Effective f-number = Nominal f-number * ( 1 + magnification )

where "Nominal f-number" is the f-number you set on the camera/lens. So for example if you use f/l6 at a magnification of 3:1 then the Effective f-number you are using (which is what determines the depth of field) is

f/ ( 16 * ( 1 + 3 ) ) 

which is around f/64.

In contrast, I was limited to f/45 with all my close-up lens setups because the effective aperture does not change with magnification when using close-up lenses.

So, by using effective apertures smaller than f/45 I would be able to get greater depth of field. That would be good for the small flies, although with apertures even smaller than f/45 the loss of detail from diffraction would be even more serious, so much so that the images might be unusable. Based on a very brief experiment some years previously that is what I believed would be the case. However, since I had the necessary kit, and having plenty of time on my hands and not much by way of subjects to photograph, I thought I would see what happened if I tried using even smaller apertures to photograph the tiny flies.

I had various kit I could use, including a Laowa 25mm macro lens that went from 2.5X to 5X magnification. It was a Canon EF mount lens, so I could use it on my Canon 70D dSLR, but I also had adapters so I could use it on the A7ii and on my micro four thirds cameras.

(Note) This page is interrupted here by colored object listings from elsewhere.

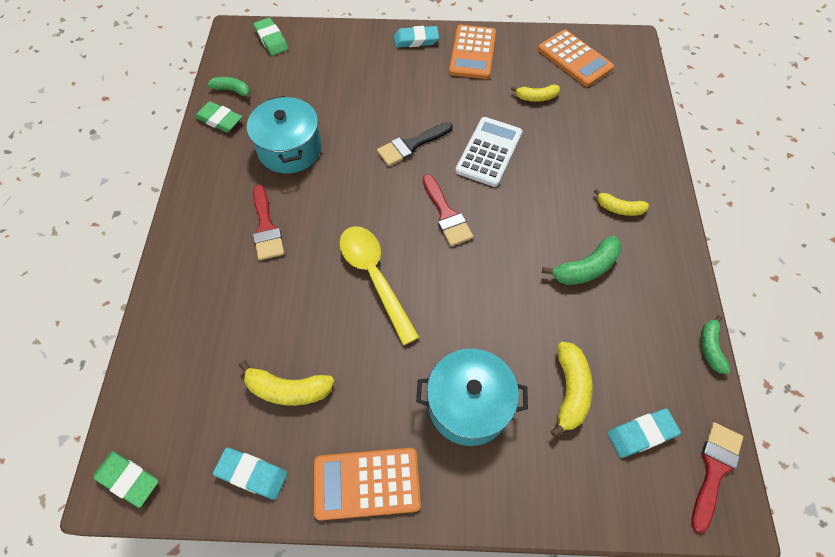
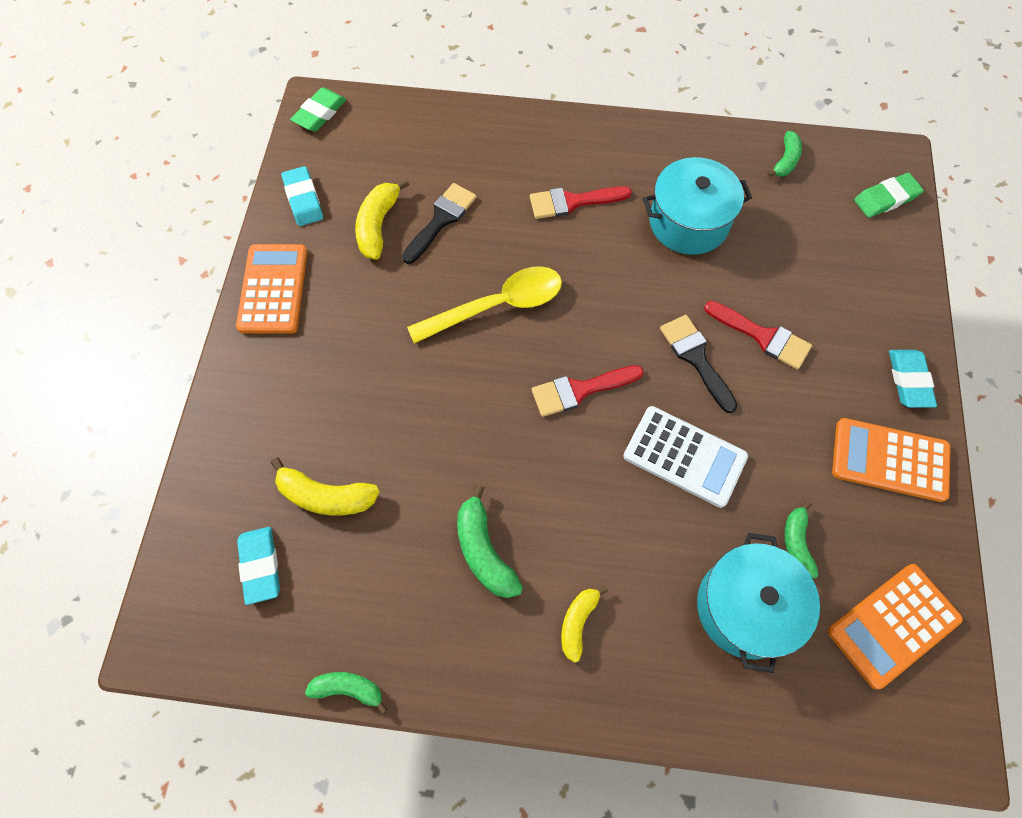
camera: 95 degrees right, 5 degrees up
(219, 120) = (735, 150): green eraser -> none
(252, 474) = (303, 199): turquoise eraser -> turquoise eraser turned 45 degrees counterclockwise
(282, 332) = (441, 220): none -> black brush
(468, 405) = (330, 387): turquoise pot -> turquoise pot (745, 607)
(536, 97) = (796, 543): yellow banana -> green banana
(714, 469) = (203, 640): red brush -> red brush (763, 336)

I tried all three. Here it is shown on the Canon 70D.


Click on an image to see a larger version


The screen on the A7ii gave me a clearer view of what was going on than the other cameras, and that was important as the Laowa 25 mm macro is manual focus only, so I needed to have as good a view as I could. Also, the A7ii gave me a stronger focus peaking signal than my micro four thirds Panasonic G9, which also made it better for manual focusing (and the 70D didn't have focus peaking). So the A7ii turned out to handle best for me.

To my surprise I was ok with manual focus. The failure rate was high, but I wasn't surprised by that given how small and how active the subjects were, and I don't think autofocus would have been any better. And most important, where the focus did fall in the right place, the image quality looked to be better than I had managed with any of my close-up lens setups. This is one of the early shots that convinced me that this tiny aperture approach might work for small subjects. This one was captured with the A7ii and Laowa 25mm macro.

This led on to a number of experiments with various cameras, lens arrangements and flash setups. As I tried various lenses and combinations of lenses and teleconverters I came to realise that not only did the tiny aperture approach work for small subjects, but it could give me better results with larger subjects too. Here are some examples from the test sessions. These two were captured with a Sigma 105mm macro lens and 2X teleconverter on the A7ii. 



The next three were captured with the A7ii with a 2X teleconverter and a Laowa 100mm 2X macro lens.




I am currently (at least for now) using a pair of 2X teleconverters and a Laowa 100mm 2X macro lens, which like the Laowa 25mm macro is a manual focus lens. 


The Laowa 100mm 2X macro goes from infinity focus to 2X magnification with a minimum working distance of around 72mm, with apertures from f/2.8 to f/22. With the pair of 2X teleconverters it goes from infinity focus to 8X magnification (scene size 4.5mm x 3mm) with an unchanged minimum working distance of around 72mm, which is a very good distance for 8X magnification, and apertures from f/11 to f/90. 

I have been getting results that I like with effective apertures much smaller than the f/45 equivalent of my close-up lens setups. It turns out that some modern processing software can pick up weak signals of detail from images that are highly softened from diffraction, and can bring those details into visibility without looking forced or unnatural. To do this I am shooting raw and using DXO PhotoLab for raw conversion and some associated processing, using Lightroom for image-specific adjustments, mainly to tonality, and cropping, and using Topaz DeNoise AI for output sharpening and noise reduction.